Si Hegel voit dans la constitution politique de l’État le dépassement de la subjectivité, du libre arbitre opérant au sein de la société civile, Marx, lui, considère plutôt que la constitution est « une illusion pratique » qui cache bien son contenu : la garantie de la propriété privée et les intérêts de la classe dominante. Et il voit dans la constitution monarchique, présentée par Hegel comme l’achèvement de l’État, une forme sans contenu dont la démocratie est le dépassement dialectique Dans la constitution monarchique, une partie, en l’occurrence le prince, détermine le but, l’intérêt collectif. Selon Marx, la démocratie est l’énigme résolue de toutes les constitutions. Car l’homme réel, le peuple réel devient le maître d’œuvre de la constitution [34]. Pour Hegel, l’homme est là du fait de la loi ; mais pour Marx, l’homme est la raison d’être de la loi. C’est le signe distinctif fondamental de la démocratie.
La constitution politique, reflétant « l’esprit du peuple », n’a été possible qu’avec les temps modernes qui ont vu l’autonomisation des sphères du commerce, de la propriété foncière bref, du capitalisme vis-à-vis du régime féodal [35]. L’équation problématique de la participation politique commence à prendre forme à partir de là.
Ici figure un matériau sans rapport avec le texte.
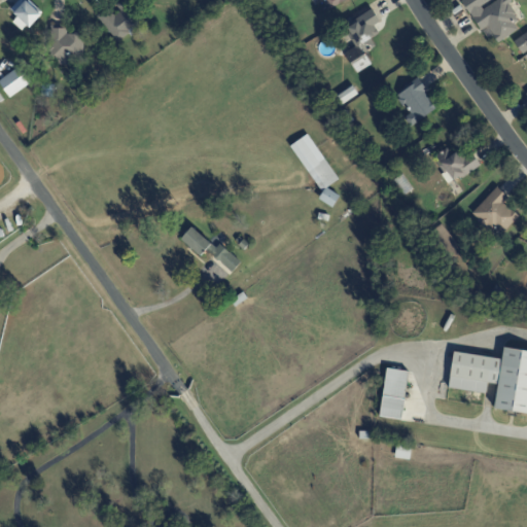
[(18,0),(10,7),(29,27),(42,14),(28,0),(18,0)]
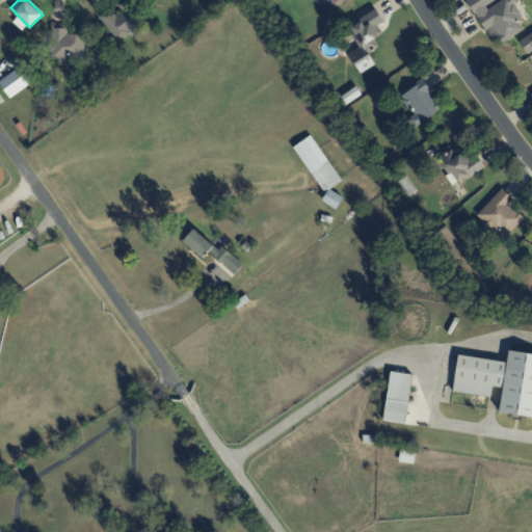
[(326,0),(331,8),(347,0),(326,0)]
Marx voit notamment dans l’effectivité du pouvoir législatif l’effort de la société civile à participer aux affaires de l’État. Mais la question de la représentation révèle le problème du lien entre société civile et État : tout le peuple peut-il participer à la consultation, à la prise de décision en même temps ou bien doit-il se faire représenter par des députés ? Marx soutient que « c’est seulement dans le droit de vote aussi bien que dans l’éligibilité sans limitations que la société civile-bourgeoise s’est réellement élevée à l’abstraction d’elle-même, à l’existence politique comme à sa vraie existence universelle et essentielle » [36].
Par cette abstraction, la société civile-bourgeoise se nie comme existence de personnes privées pour apparaître comme une « classe universelle » au service du général et de l’universel qu’est l’État rationnel. Ainsi qu’il découle de cette critique marxienne de la philosophie politique hégélienne, le dispositif de l’État moderne dépend de la société civile-bourgeoise. Il ne peut donc la dépasser comme le veut Hegel sans l’ingérer dans son fonctionnement. Mais Marx, en dépit de son importante « contribution à la critique de la philosophie du droit de Hegel », passe dans L’Idéologie allemande [37], en 1845, en compagnie d’Engels, de la défense de la démocratie à la théorie de la révolution prolétarienne. L’explication se trouve dans l’évolution de sa pensée : il finit par désespérer de la réalisation de l’émancipation humaine par l’État et la démocratie. Ces derniers seront toujours les instruments au service de la classe dominante tant que ne sont pas abolies la propriété privée et les classes sociales. C’est pour cela qu’il a fini par faire, comme on le sait, l’option de la révolution prolétarienne pour que l’émancipation du prolétariat coïncide avec celle de l’humanité. Ainsi il va au-delà de l’idée hégélienne qui fait de l’État le dernier terme de la vie politique. Il est vrai que Hegel a voulu résoudre la tension entre société civile et État par un dépassement dialectique qui fait de la sphère de l’État la vérité, l’universel en soi et pour soi du règne de la subjectivité.
Critiquant à son tour ce dépassement hégélien de la société civile par l’État, Habermas l’analyse comme la tendance dominatrice de la conception hégélienne du droit : « La logique d’un sujet se comprenant lui-même impose [...] l’institutionnalisme d’un État fort » [38]. C’est la manifestation du parti pris de Hegel pour la logique de l’Esprit absolu incarné par le prince éclairé détenteur de tous les pouvoirs. C’est pourquoi l’État n’est pas, chez Hegel, l’incarnation de la volonté générale. L’opinion publique, censée normalement informer les décisions des gouvernants dans l’action de délibération, parce que contenant en elle la vérité de la constitution et les vrais besoins et tendances du peuple, est rejetée par Hegel. En effet, pour lui, l’opinion publique contient, certes,


[...] les vrais besoins et les tendances profondes de la réalité. Mais en même temps, comme l’intérieur apparaît au niveau de la conscience immédiate, et est représenté par des propositions générales, en partie pour soi-même, en partie au service de ratiocinations concrètes sur des données, des ordonnances, des situations politiques sur des besoins sentis, toute la contingence de l’opinion, son incertitude et sa perversion s’introduisent ainsi que les connaissances et les jugements faux [39].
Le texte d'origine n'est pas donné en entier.